Until Friday came. I walked inside the bar, and my nurse aid asked me how I thought I’d done. I answered, fair. And she got really mad. She gave me a long lecture about the need to appreciate my achievements and to approach and end my walking with a smile. And she ended with, “I’ll give you that: you’re a pouter, but not a quitter.” The lecture was humbling, but it fulfilled its goal; it made me change my attitude.

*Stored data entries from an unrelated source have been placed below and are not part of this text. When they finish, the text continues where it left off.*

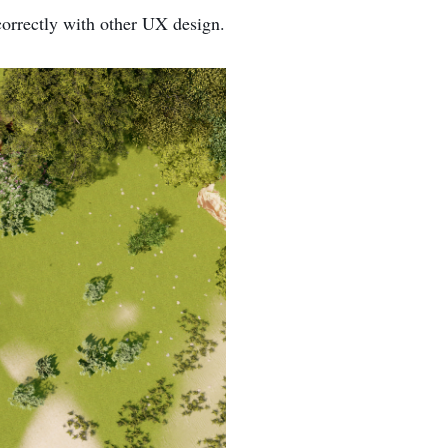
 correctly with other UX design.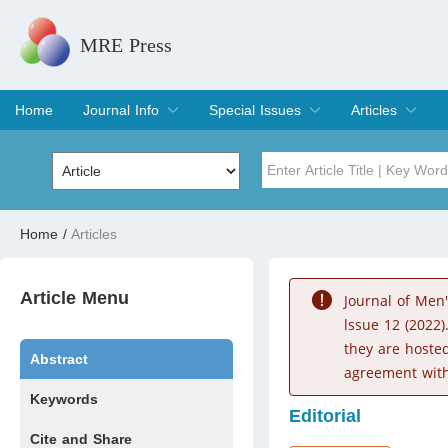
MRE Press
Home
Journal Info
Special Issues
Articles
Overview
Aims & Scope
Editorial Board
Indexing & Archiving
Join Editorial Board
Special Issues
Edit a Special Issue
Current Issue
Archive
Title
Author
Home
/
Articles
Special Issue
Volume
Article Menu
Journal of Men
lssue 12 (2022)
they are hoste
Abstract
agreement with
Keywords
Editorial
Cite and Share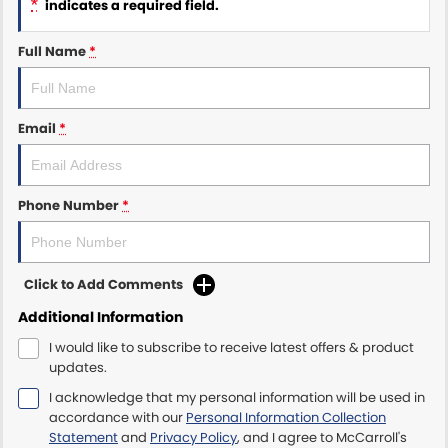
*
indicates a required field.
Maserati McCarroll's
Full Name
*
Mazda Brookvale
Email
*
McCarroll's GWM
Porsche Newcastle
Phone Number
*
Ram Artarmon
Ram Newcastle
Click to Add Comments
Volkswagen McCarroll's
Additional Information
I would like to subscribe to receive latest offers & product
Volvo Cars Newcastle
updates.
I acknowledge that my personal information will be used in
accordance with our
Personal Information Collection
Statement
and
Privacy Policy
, and I agree to
McCarroll's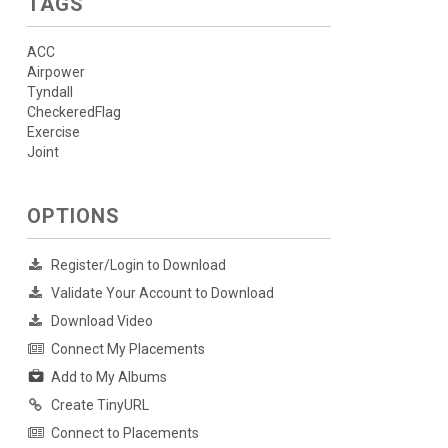
TAGS
ACC
Airpower
Tyndall
CheckeredFlag
Exercise
Joint
OPTIONS
Register/Login to Download
Validate Your Account to Download
Download Video
Connect My Placements
Add to My Albums
Create TinyURL
Connect to Placements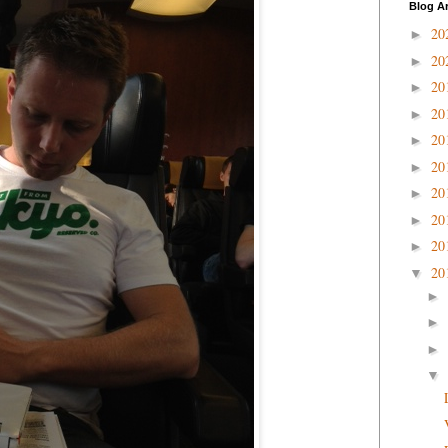
Blog A
20
►
20
►
20
►
20
►
20
►
20
►
20
►
20
►
20
►
20
▼
►
►
►
▼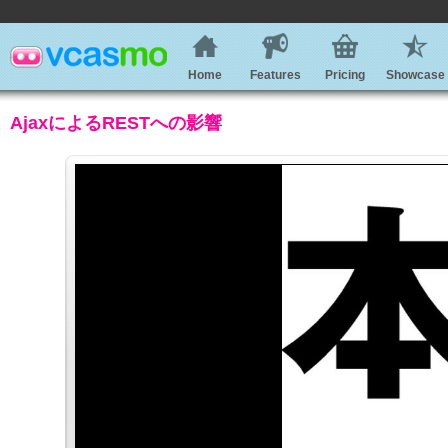
Home
Features
Pricing
Showcase
AjaxによるRESTへの影響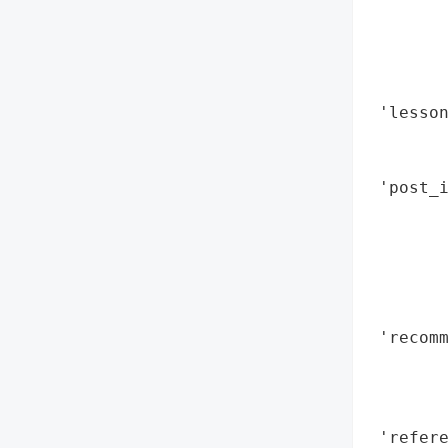
        
        
        
        
 'lesson
        
        
 'post_i
        
        
        
        
        
 'recomm
        
        
        
 'refere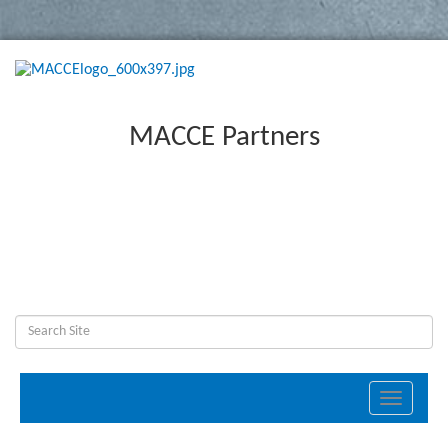
MACCE Partners
Toggle
navigati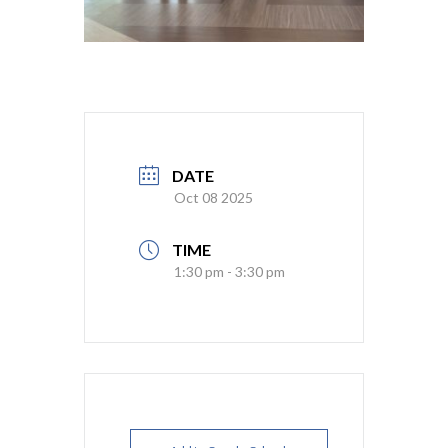
DATE
Oct 08 2025
TIME
1:30 pm - 3:30 pm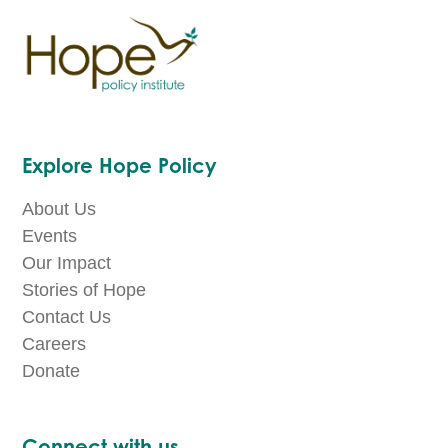
Explore Hope Policy
About Us
Events
Our Impact
Stories of Hope
Contact Us
Careers
Donate
Connect with us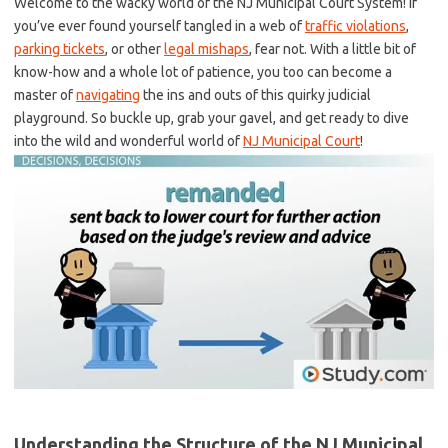
Welcome to the wacky world ‌of the NJ​ Municipal Court System! ‌If
you’ve ever found yourself tangled in ⁢a web of
traffic violations
,⁤
parking tickets
, ⁢or other ​
legal mishaps
, fear not. ⁤With a little bit of
know-how ​and a whole lot of patience, you too can become a
⁣master of
navigating
⁢ the ins and outs of this quirky judicial
‍playground. So‍ buckle up, grab your gavel, and ⁣get ready to dive
into the wild and wonderful world of
NJ Municipal Court
!
Understanding the Structure of the NJ Municipal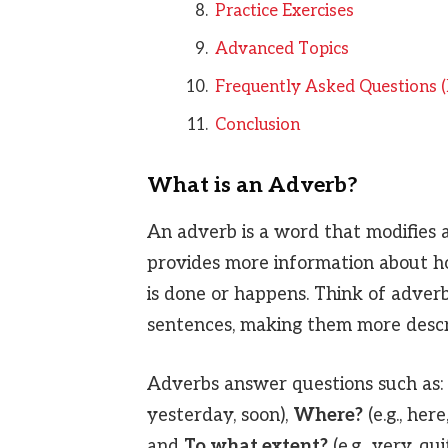
Practice Exercises
Advanced Topics
Frequently Asked Questions 
Conclusion
What is an Adverb?
An adverb is a word that modifies a
provides more information about h
is done or happens. Think of adverb
sentences, making them more descri
Adverbs answer questions such as:
yesterday, soon),
Where?
(e.g., here
and
To what extent?
(e.g., very, qui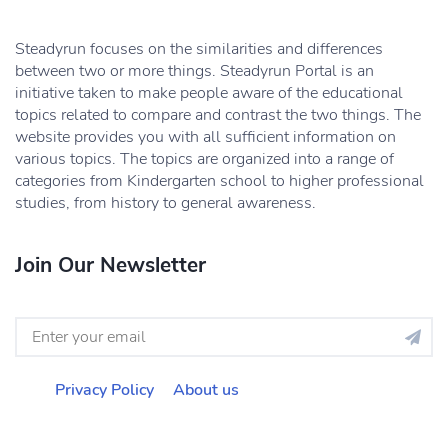
Steadyrun focuses on the similarities and differences
between two or more things. Steadyrun Portal is an
initiative taken to make people aware of the educational
topics related to compare and contrast the two things. The
website provides you with all sufficient information on
various topics. The topics are organized into a range of
categories from Kindergarten school to higher professional
studies, from history to general awareness.
Join Our Newsletter
Privacy Policy
About us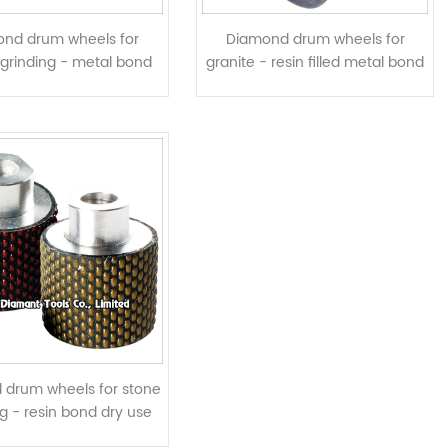
nd drum wheels for
Diamond drum wheels for
 grinding - metal bond
granite - resin filled metal bond
segmented
twisted segments
 drum wheels for stone
ng - resin bond dry use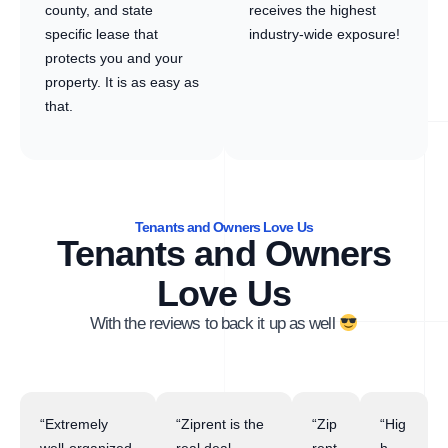
county, and state
receives the highest
specific lease that
industry-wide exposure!
protects you and your
property. It is as easy as
that.
Tenants and Owners Love Us
Tenants and Owners
Love Us
With the reviews to back it up as well
“Extremely
“Ziprent is the
“Zip
“Hig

The next day, I decided to confront my fear and approach walking with a raised head. I’d keep all my nurse aid’s directions in my head and picture them one by one before I followed them: I’d look down at my feet and think before I took a step, and I’d wait and breathe instead of rushing. I’d listen to everything she’d told me. I’d no longer be a pouter. And I did well! And I didn’t think of any of the small things that went wrong, only of the big ones that went right. And I smiled a big smile and high fived Eric and my nurse aid. And I decided to change my approach to my exercises for as long as I’d last.